Rotary Position Embeddings (RoPE): Attention is permutation-invariant — without position info, “dog bites man” and “man bites dog” look identical. RoPE encodes position by rotating query and key vectors by an angle proportional to their sequence position. It won over alternatives (absolute, relative, ALiBi) because it generalizes to longer sequences than it trained on, has zero trainable parameters (it’s a fixed math operation), and naturally encodes relative position (the angle between two positions depends only on their distance). One less thing to learn, one less thing to break.

SiLU Activation: The nonlinearity in the FFN. Without an activation function, stacking 80 layers of matrix multiplications would collapse to a single linear transformation — depth would be meaningless.

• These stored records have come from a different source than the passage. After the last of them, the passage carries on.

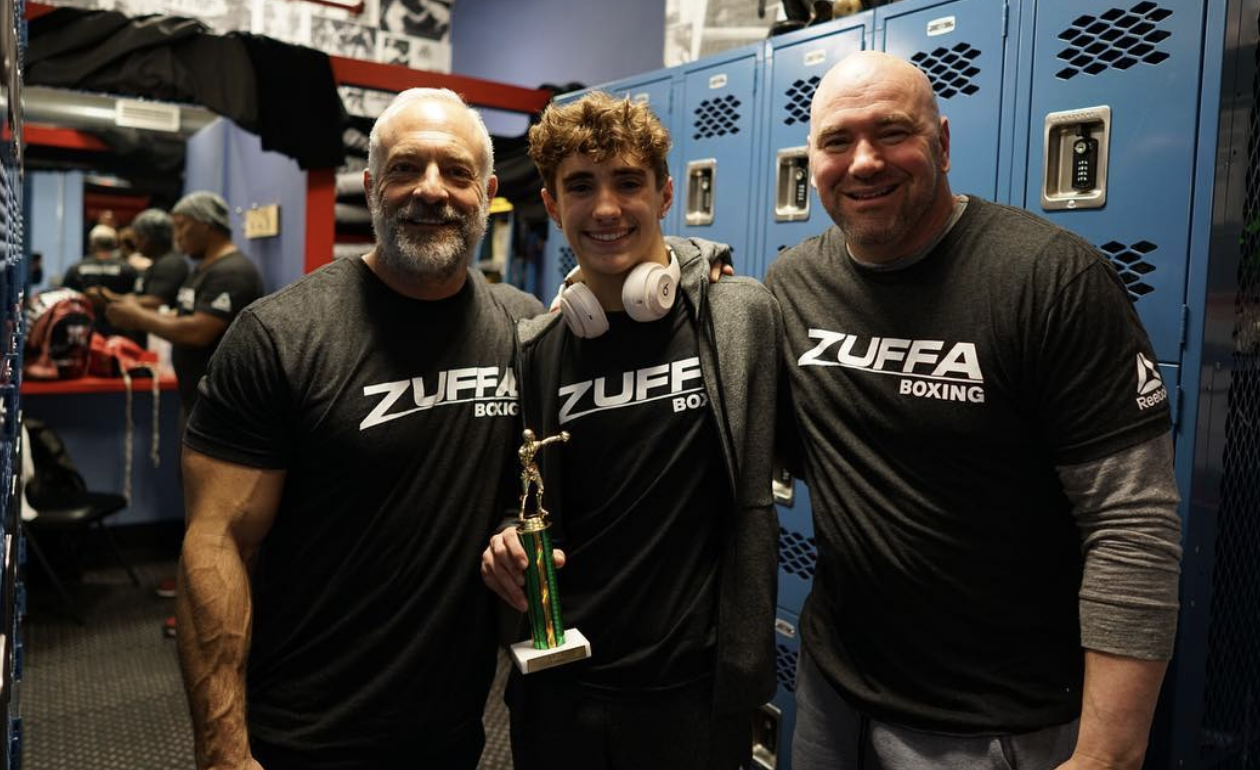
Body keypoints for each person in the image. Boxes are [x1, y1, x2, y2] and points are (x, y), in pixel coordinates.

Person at [764, 51, 1183, 769]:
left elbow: (1132, 520)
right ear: (812, 160)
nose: (863, 162)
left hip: (996, 725)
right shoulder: (795, 283)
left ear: (943, 143)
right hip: (833, 696)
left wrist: (1108, 754)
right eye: (837, 140)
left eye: (891, 131)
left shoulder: (1047, 278)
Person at [172, 88, 544, 770]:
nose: (430, 189)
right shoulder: (281, 335)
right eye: (405, 168)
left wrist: (694, 270)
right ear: (372, 189)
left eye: (456, 172)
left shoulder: (522, 326)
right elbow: (217, 541)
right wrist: (223, 750)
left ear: (487, 194)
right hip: (303, 734)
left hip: (452, 728)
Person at [480, 91, 782, 770]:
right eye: (581, 186)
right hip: (561, 686)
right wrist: (507, 538)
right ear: (552, 204)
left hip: (694, 694)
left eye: (628, 182)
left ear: (666, 194)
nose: (607, 208)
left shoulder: (737, 319)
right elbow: (518, 495)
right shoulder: (538, 348)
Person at [105, 191, 263, 415]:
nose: (177, 237)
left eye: (181, 226)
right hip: (195, 399)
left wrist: (138, 317)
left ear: (206, 224)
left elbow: (198, 331)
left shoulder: (233, 272)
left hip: (222, 406)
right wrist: (134, 308)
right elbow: (184, 314)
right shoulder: (203, 268)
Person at [63, 224, 139, 337]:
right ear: (114, 244)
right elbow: (137, 300)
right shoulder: (128, 269)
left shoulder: (76, 269)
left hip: (84, 333)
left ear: (92, 244)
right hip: (119, 333)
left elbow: (66, 300)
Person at [128, 208, 191, 310]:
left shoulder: (170, 264)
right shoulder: (161, 261)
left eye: (141, 237)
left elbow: (157, 302)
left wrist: (115, 299)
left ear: (155, 238)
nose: (135, 243)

SiLU (x × sigmoid(x)) replaced ReLU because ReLU kills all negative values (zero gradient = dead neuron = stops learning). SiLU is smooth, lets small negative values through, and trains better at scale. The extra sigmoid computation is trivial relative to the surrounding matrix multiplications.

None of these are exciting choices. They’re the kind of thing that, if you get right, nobody notices. If you get wrong, training diverges at step 50,000 and you’ve wasted a week of GPU time.

Performance Profile

RMSNorm: Element-wise operations only — bandwidth-bound, not compute-bound. ~10-15% faster than LayerNorm (skips mean subtraction). Negligible cost relative to surrounding attention and FFN matmuls, but applied 160 times per token (2× per layer × 80 layers). Tiny cost × high frequency = still worth optimizing.
RoPE: Applied inside attention’s Q/K computation — a rotation (sin/cos multiplication) on each head’s vectors. Zero trainable parameters (purely mathematical). Compute cost is trivial relative to the QKV projections it sits between. The real value is inference-time: enables context length extension without retraining.
SiLU: One sigmoid + one multiply per element in the FFN hidden dimension (28,672 elements per token per layer). Bandwidth-bound, not compute-bound. ~2x the compute of ReLU but eliminates dead neurons that would otherwise waste capacity in the FFN’s 56.5B parameters.